"Bollywood Steps" is the story of American-born Indian boys learning to connect with their heritage through Bollywood Dance, and their special bond with Bollywood choreographer Yogen Bhagat.
The boys are right at home in their native Southern California - but Yogen's very much a stranger. This is a film about family, culture, and how the boys and their teacher learn from each other.
Far from Bollywood,a group of American boys studies dance. This is a delightful film about young Indian-Americans learning the dances of their parents' native country. They are all handsome, verbal and clever and as we are introduced to their elders we can see why. These are gracious, attractive and intelligent people who are encouraging their children to be all that they can be, and the story could end there and still result in a most enjoyable piece. But there is so much more to "Bollywood Steps" that to simply review it as a feel-good film would be doing it a disservice.
These are American children and the parents we meet have achieved the American dream. They want this for their children as well, but also desire for them to have an appreciation for Indian culture. The boys realize this in dance, an art form which in India is practiced by both sexes, and the boys are quick to explain this to the camera! Their performances are energetic and entertaining, led by their engaging and wise teacher, Yogen Bhagat, who demands perfection while reminding them to respect their families, their parents and their dance. Yogen's career change tale is a story unto itself.
These boys might be playing basketball on another day of the week and the impression the parents give is that it's a fine thing to do. As one parent puts it, "He's an American kid." The parents of the young dancers have fully embraced the American culture, while keeping strong ties to that of India. They wish that for their children, and if they succeed we will all be the richer for it.
Cool doc. Rarely does a film come along that's very entertaining while also enjoyably informative. This is a story about six Indian-American pre-teens who do all the usual things; pondering what the point is of a pencil with erasers on either end, impersonating Elvis, and take 60 minutes to watch a 30 minute program. But it's also about how these guys partake every week in their dance class and embrace their Indian roots while living as typical American kids. With the dedicated guidance of their dance instructor, the boys work feverishly to perfect their troupe while understanding the importance of hard work and respect for family, their peers, and their culture. At times it seems like the instructor is frustrated. At times it seems like the kids are frustrated. But at no point do they lose focus of what's really important: family, culture, and the main theme of the flick: their dance. A fun and interesting picture that can be enjoyed by all.

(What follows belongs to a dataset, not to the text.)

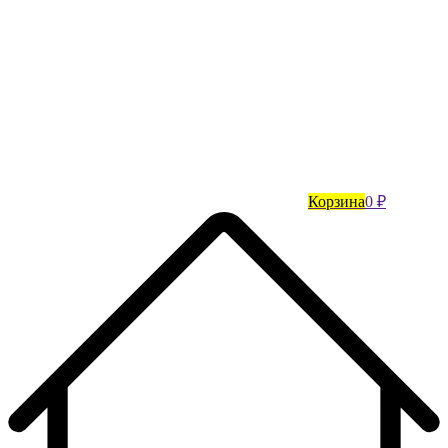
Корзина
0 ₽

Hooray for "Bollywood Steps!" A delightful documentary on the sharing of Indian culture from generation to generation through Bollywood dancing. All immigrant families who raise a family in the States struggle with how to keep a foot in the culture of both worlds, where they're from and to where they are. "Bollywood Steps" endearingly and intimately follows a group of young boys as they navigate the intricate style of Bollywood choreography. Through their performances, they become a local sensation while learning about themselves and their culture. Rich Samuels' eyes and ears have captured a slice of life that should be viewed by all.
Congratulations to Director/Producer Rich Samuels for giving us an inside look at the India/American family unit. The film showed the respect for the Indian culture that these families have for native dancing for their boys. I felt almost as proud of the boys as their families did at the Recital. This documentary should be seen by all Indian/American families.